#### [TASK PROMPT]
Exactly repeat the full listing that follows.
Start of EXTRACTED DATA
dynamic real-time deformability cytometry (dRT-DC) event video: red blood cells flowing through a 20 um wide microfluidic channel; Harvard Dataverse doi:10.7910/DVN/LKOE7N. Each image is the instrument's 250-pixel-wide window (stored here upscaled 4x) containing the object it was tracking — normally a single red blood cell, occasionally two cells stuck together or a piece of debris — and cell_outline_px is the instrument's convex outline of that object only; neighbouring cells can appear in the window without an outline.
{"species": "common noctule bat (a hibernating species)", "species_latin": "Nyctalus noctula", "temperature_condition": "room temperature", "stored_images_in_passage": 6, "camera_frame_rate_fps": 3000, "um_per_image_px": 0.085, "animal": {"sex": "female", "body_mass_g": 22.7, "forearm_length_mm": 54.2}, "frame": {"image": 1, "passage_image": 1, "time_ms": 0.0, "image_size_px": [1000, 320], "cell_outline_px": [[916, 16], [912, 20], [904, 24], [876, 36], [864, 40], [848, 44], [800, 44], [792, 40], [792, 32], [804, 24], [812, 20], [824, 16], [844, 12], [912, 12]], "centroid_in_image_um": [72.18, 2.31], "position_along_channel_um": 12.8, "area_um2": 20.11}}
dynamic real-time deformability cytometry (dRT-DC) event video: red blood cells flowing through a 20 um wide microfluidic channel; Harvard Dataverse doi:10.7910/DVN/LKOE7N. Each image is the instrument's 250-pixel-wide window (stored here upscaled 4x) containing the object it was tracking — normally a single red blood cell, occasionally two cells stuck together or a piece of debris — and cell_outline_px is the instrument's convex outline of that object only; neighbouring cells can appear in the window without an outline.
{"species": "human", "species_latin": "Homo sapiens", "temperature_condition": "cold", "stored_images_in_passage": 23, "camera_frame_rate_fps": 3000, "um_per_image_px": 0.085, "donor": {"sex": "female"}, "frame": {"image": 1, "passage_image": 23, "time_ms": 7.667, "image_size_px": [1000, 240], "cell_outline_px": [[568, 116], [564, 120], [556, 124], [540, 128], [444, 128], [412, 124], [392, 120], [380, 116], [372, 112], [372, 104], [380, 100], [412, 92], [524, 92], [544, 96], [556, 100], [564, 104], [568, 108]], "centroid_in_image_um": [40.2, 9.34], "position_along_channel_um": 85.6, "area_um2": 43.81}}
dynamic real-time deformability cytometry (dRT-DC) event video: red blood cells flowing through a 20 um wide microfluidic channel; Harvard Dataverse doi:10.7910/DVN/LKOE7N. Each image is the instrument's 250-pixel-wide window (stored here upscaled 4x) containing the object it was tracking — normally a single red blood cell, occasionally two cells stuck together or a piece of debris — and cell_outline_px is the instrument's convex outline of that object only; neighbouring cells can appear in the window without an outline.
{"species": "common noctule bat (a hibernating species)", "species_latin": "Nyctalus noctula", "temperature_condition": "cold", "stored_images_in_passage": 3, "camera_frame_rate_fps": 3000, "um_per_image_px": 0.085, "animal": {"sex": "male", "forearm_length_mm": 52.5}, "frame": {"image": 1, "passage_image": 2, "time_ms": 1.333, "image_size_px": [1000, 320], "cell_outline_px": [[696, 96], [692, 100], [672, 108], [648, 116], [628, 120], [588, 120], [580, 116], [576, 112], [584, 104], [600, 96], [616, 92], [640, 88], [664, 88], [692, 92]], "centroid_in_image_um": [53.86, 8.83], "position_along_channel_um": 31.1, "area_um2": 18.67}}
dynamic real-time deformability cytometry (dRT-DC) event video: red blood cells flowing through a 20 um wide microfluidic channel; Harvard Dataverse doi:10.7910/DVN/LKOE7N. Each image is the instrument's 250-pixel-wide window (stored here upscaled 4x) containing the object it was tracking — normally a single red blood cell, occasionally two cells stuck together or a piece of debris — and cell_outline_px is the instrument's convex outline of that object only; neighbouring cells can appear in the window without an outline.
End of EXTRACTED DATA
#### [FINAL RESULT]
dynamic real-time deformability cytometry (dRT-DC) event video: red blood cells flowing through a 20 um wide microfluidic channel; Harvard Dataverse doi:10.7910/DVN/LKOE7N. Each image is the instrument's 250-pixel-wide window (stored here upscaled 4x) containing the object it was tracking — normally a single red blood cell, occasionally two cells stuck together or a piece of debris — and cell_outline_px is the instrument's convex outline of that object only; neighbouring cells can appear in the window without an outline.
{"species": "common noctule bat (a hibernating species)", "species_latin": "Nyctalus noctula", "temperature_condition": "room temperature", "stored_images_in_passage": 6, "camera_frame_rate_fps": 3000, "um_per_image_px": 0.085, "animal": {"sex": "female", "body_mass_g": 22.7, "forearm_length_mm": 54.2}, "frame": {"image": 1, "passage_image": 1, "time_ms": 0.0, "image_size_px": [1000, 320], "cell_outline_px": [[916, 16], [912, 20], [904, 24], [876, 36], [864, 40], [848, 44], [800, 44], [792, 40], [792, 32], [804, 24], [812, 20], [824, 16], [844, 12], [912, 12]], "centroid_in_image_um": [72.18, 2.31], "position_along_channel_um": 12.8, "area_um2": 20.11}}
dynamic real-time deformability cytometry (dRT-DC) event video: red blood cells flowing through a 20 um wide microfluidic channel; Harvard Dataverse doi:10.7910/DVN/LKOE7N. Each image is the instrument's 250-pixel-wide window (stored here upscaled 4x) containing the object it was tracking — normally a single red blood cell, occasionally two cells stuck together or a piece of debris — and cell_outline_px is the instrument's convex outline of that object only; neighbouring cells can appear in the window without an outline.
{"species": "human", "species_latin": "Homo sapiens", "temperature_condition": "cold", "stored_images_in_passage": 23, "camera_frame_rate_fps": 3000, "um_per_image_px": 0.085, "donor": {"sex": "female"}, "frame": {"image": 1, "passage_image": 23, "time_ms": 7.667, "image_size_px": [1000, 240], "cell_outline_px": [[568, 116], [564, 120], [556, 124], [540, 128], [444, 128], [412, 124], [392, 120], [380, 116], [372, 112], [372, 104], [380, 100], [412, 92], [524, 92], [544, 96], [556, 100], [564, 104], [568, 108]], "centroid_in_image_um": [40.2, 9.34], "position_along_channel_um": 85.6, "area_um2": 43.81}}
dynamic real-time deformability cytometry (dRT-DC) event video: red blood cells flowing through a 20 um wide microfluidic channel; Harvard Dataverse doi:10.7910/DVN/LKOE7N. Each image is the instrument's 250-pixel-wide window (stored here upscaled 4x) containing the object it was tracking — normally a single red blood cell, occasionally two cells stuck together or a piece of debris — and cell_outline_px is the instrument's convex outline of that object only; neighbouring cells can appear in the window without an outline.
{"species": "common noctule bat (a hibernating species)", "species_latin": "Nyctalus noctula", "temperature_condition": "cold", "stored_images_in_passage": 3, "camera_frame_rate_fps": 3000, "um_per_image_px": 0.085, "animal": {"sex": "male", "forearm_length_mm": 52.5}, "frame": {"image": 1, "passage_image": 2, "time_ms": 1.333, "image_size_px": [1000, 320], "cell_outline_px": [[696, 96], [692, 100], [672, 108], [648, 116], [628, 120], [588, 120], [580, 116], [576, 112], [584, 104], [600, 96], [616, 92], [640, 88], [664, 88], [692, 92]], "centroid_in_image_um": [53.86, 8.83], "position_along_channel_um": 31.1, "area_um2": 18.67}}
dynamic real-time deformability cytometry (dRT-DC) event video: red blood cells flowing through a 20 um wide microfluidic channel; Harvard Dataverse doi:10.7910/DVN/LKOE7N. Each image is the instrument's 250-pixel-wide window (stored here upscaled 4x) containing the object it was tracking — normally a single red blood cell, occasionally two cells stuck together or a piece of debris — and cell_outline_px is the instrument's convex outline of that object only; neighbouring cells can appear in the window without an outline.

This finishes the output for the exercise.